Duisburg/Düsseldorf (epd). Zur möglichen strafrechtlichen Aufarbeitung der Loveparade-Katastrophe holt die Staatsanwaltschaft Duisburg ein weiteres Sachverständigengutachten ein. Nachdem im April die 5. Große Strafkammer des Landgerichts Duisburg das ursprüngliche zentrale Beweismittel, das Gutachten des britischen Panikforschers Keith Still, als nicht verwertbar eingestuft hatte und damit ein Strafprozess nicht zustande kam, solle nun vorsorglich ein weiterer Sachverständiger beauftragt werden, kündigte die Staatsanwaltschaft am Dienstag in Duisburg an (AZ: 35 KLs 5/14). Der Opferanwalt Julius Reiter begrüßte die Entscheidung.
Gespräche mit Gutachtern
Die Staatsanwaltschaft erklärte, durch das geplante Vorgehen werde sichergestellt, dass der Weg der notwendigen juristischen Aufarbeitung der Tragödie mit 21 Toten in eine öffentlichen Hauptverhandlung so schnell wie möglich beschritten werden könne. Gespräche mit möglichen Gutachtern seien bereits abgeschlossen. Den Verfahrensbeteiligten werde derzeit Gelegenheit zur Stellungnahme hinsichtlich der Auswahl des Gutachters gegeben.

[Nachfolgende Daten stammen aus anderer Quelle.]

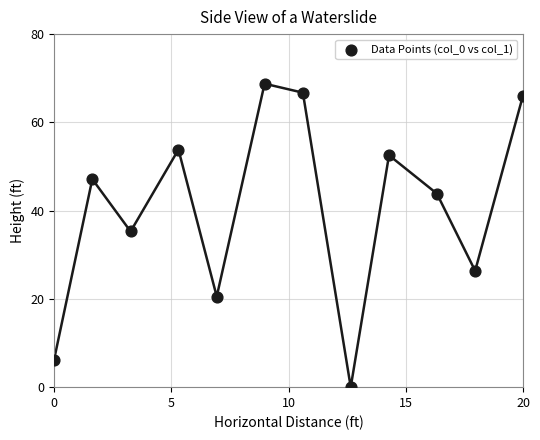

What Y value in the scatter plot is closest to 34?

35.3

Die Staatsanwaltschaft, die vier Mitarbeitern der Veranstalterfirma Lopavent und sechs Bediensteten der Stadt Duisburg unter anderem fahrlässige Tötung und fahrlässige Körperverletzung vorwirft, hatte im April nach der Nichtzulassung des ersten Gutachtens angekündigt, sofortige Beschwerde beim Oberlandesgericht Düsseldorf einzulegen. Derzeit arbeite sie an der Begründung der Beschwerde, die zeitnah der Generalstaatsanwaltschaft in Düsseldorf zur Vorlage bei Gericht zugestellt werde, teilte die Staatsanwaltschaft nun mit.
Die Erteilung eines Auftrags für ein neues Gutachten steht nach Auffassung der Staatsanwaltschaft dem weiteren Fortgang des Beschwerdeverfahrens nicht entgegen. Der Bochumer Lehrstuhlinhaber für Kriminologie, Kriminalpolitik und Polizeiwissenschaft, Thomas Feltes, sprach hingegen am Dienstag von einem einmaligen Vorgehen. Dass die Staatsanwaltschaft die Ermittlungen noch einmal aufnehme und noch einmal in die Beweisaufnahme desselben Verfahrens einsteige, verweise darauf, dass die Staatsanwaltschaft offenbar versuche, Fehler der Vergangenheit auszubügeln, kritisierte er in Bochum.
Hinterbliebene wollen weitere Aufklärung
Opferanwalt Reiter lobte, mit der Entscheidung schaue die Staatsanwaltschaft "konsequent lösungsorientiert nach vorne und versucht damit zu vermeiden, dass weitere Zeit verloren geht für den Fall, dass das Oberlandesgericht den Beschluss des Landgerichts zur Verfahrenseinstellung aufhebt". Die Opfer und Hinterbliebenen der Loveparade-Katastrophe bräuchten dringend weitere Aufklärung. Es wäre bereits Aufgabe der Richter gewesen, ein weiteres Gutachten einzuholen. Ein solches Vorgehen sei im Zwischenverfahren durchaus üblich, erklärte Reiter in Düsseldorf.
Das Landgericht Duisburg hatte im April seine Entscheidung, das Gutachten des britischen Panikforschers Still als zentrales Beweismittel nicht zuzulassen, mit "gravierenden inhaltlichen und methodischen Mängeln" begründet. Unter anderem monierte das Gericht, dass Still sich bei den Unglücksursachen lediglich auf örtliche Begebenheiten beschränkt und andere mögliche Ursachen nicht berücksichtigt habe. Nach Ansicht der Richter kommen als Ursachen nicht nur Planungs- und Genehmigungsfehler, sondern auch spätere Maßnahmen wie Polizeiketten infrage. Die Einholung eines neuen Gutachtens sei im Zwischenverfahren gesetzlich untersagt, hieß es damals. Andere tragfähige Beweismittel lägen nicht vor.
Am 24. Juli 2010 waren bei der Loveparade in Duisburg 21 Menschen bei einer Massenpanik im Tunnel eines ehemaligen Güterbahnhofes ums Leben gekommen, mehr als 500 wurden verletzt.